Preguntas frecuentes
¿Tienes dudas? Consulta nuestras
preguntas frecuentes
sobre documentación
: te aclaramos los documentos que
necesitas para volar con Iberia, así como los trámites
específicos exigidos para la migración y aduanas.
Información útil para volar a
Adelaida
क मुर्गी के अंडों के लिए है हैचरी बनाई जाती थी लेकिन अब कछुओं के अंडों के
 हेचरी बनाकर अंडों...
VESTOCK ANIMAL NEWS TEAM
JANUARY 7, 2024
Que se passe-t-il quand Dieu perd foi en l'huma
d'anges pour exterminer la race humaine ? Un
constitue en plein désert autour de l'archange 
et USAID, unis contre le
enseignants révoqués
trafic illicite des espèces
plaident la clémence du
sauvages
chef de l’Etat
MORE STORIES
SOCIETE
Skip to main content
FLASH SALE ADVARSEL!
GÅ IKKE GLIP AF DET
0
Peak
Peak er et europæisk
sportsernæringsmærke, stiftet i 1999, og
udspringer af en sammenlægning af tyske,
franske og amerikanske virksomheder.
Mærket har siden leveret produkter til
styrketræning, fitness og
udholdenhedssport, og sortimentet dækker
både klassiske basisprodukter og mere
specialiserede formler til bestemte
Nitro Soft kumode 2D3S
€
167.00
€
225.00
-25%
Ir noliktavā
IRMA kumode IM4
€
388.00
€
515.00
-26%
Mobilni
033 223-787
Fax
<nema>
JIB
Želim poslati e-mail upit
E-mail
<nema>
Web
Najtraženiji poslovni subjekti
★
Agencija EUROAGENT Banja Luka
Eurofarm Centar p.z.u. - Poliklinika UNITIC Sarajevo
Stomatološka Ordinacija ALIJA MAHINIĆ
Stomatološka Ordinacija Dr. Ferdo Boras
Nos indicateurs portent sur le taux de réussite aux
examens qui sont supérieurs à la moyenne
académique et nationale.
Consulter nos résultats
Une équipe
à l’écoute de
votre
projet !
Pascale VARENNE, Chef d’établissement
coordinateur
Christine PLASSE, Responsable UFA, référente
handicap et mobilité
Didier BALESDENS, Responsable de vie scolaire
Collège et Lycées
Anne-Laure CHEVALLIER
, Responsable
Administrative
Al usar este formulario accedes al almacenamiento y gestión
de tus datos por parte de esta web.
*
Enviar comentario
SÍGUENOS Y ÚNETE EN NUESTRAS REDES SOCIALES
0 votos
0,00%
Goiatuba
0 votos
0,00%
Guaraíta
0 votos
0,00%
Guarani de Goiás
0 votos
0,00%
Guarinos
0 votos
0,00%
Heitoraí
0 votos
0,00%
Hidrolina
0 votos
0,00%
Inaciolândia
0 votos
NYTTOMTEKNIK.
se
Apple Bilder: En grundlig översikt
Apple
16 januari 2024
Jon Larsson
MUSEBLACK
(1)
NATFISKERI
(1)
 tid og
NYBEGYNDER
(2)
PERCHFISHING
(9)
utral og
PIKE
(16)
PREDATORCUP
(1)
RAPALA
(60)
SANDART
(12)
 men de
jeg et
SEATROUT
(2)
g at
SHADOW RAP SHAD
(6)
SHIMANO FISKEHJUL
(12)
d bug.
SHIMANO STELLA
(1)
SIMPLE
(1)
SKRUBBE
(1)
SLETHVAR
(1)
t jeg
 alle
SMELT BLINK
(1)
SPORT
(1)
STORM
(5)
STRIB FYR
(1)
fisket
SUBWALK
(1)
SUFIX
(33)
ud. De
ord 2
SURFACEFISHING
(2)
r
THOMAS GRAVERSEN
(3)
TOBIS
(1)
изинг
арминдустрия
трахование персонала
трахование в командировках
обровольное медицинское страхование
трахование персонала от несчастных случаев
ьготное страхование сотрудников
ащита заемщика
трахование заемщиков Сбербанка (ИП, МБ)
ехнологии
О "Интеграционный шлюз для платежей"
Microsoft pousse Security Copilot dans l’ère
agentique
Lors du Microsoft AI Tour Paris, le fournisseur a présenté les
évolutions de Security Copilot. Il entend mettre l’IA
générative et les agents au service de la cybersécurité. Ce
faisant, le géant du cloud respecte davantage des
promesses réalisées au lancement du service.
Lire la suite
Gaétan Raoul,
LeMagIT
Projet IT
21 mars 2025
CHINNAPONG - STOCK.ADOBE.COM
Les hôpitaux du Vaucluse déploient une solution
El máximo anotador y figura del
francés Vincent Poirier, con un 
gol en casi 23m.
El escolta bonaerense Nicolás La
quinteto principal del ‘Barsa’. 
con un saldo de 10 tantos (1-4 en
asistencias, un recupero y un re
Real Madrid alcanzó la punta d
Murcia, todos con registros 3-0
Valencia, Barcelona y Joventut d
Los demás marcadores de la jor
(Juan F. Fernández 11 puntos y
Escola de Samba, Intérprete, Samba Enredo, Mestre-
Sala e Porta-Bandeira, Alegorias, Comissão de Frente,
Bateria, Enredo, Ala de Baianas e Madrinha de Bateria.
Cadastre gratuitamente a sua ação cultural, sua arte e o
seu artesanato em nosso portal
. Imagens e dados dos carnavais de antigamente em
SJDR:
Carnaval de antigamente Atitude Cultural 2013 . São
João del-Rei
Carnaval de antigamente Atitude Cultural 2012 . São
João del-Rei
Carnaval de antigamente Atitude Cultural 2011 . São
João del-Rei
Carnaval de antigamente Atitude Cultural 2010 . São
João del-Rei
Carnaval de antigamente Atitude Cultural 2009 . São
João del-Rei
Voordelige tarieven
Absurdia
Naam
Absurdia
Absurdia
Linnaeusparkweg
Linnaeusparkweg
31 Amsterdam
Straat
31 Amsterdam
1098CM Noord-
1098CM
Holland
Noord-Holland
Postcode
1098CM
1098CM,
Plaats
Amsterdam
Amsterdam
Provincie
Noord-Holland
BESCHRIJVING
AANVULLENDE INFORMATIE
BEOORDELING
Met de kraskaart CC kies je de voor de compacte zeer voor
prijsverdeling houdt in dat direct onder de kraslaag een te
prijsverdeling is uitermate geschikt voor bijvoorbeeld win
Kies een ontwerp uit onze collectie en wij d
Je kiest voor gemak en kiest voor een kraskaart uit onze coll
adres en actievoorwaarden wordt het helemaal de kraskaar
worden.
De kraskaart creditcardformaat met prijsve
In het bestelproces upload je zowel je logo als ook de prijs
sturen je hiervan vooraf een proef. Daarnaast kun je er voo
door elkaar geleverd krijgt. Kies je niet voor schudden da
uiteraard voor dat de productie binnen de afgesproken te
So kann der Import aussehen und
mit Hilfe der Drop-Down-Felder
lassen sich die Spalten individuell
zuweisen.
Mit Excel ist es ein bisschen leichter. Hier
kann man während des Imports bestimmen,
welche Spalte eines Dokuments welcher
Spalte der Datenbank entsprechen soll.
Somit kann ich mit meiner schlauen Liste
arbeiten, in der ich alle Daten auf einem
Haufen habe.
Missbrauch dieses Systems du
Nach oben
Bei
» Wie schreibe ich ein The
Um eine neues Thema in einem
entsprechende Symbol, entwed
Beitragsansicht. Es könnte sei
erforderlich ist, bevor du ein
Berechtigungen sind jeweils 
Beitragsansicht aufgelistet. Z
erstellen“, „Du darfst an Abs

● ● ● ● ●

* [What to work on] Could you format the lines from the start of the entries through the line that contains "Que se passe-t-il", both included, as a Markdown table with the columns Row and Text line, skipping any blank lines?

* [Answer space]
| Row | Text line |
|---|---|
| 1 | Preguntas frecuentes |
| 2 | ¿Tienes dudas? Consulta nuestras |
| 3 | preguntas frecuentes |
| 4 | sobre documentación |
| 5 | : te aclaramos los documentos que |
| 6 | necesitas para volar con Iberia, así como los trámites |
| 7 | específicos exigidos para la migración y aduanas. |
| 8 | Información útil para volar a |
| 9 | Adelaida |
| 10 | क मुर्गी के अंडों के लिए है हैचरी बनाई जाती थी लेकिन अब कछुओं के अंडों के |
| 11 |  हेचरी बनाकर अंडों... |
| 12 | VESTOCK ANIMAL NEWS TEAM |
| 13 | JANUARY 7, 2024 |
| 14 | Que se passe-t-il quand Dieu perd foi en l'huma |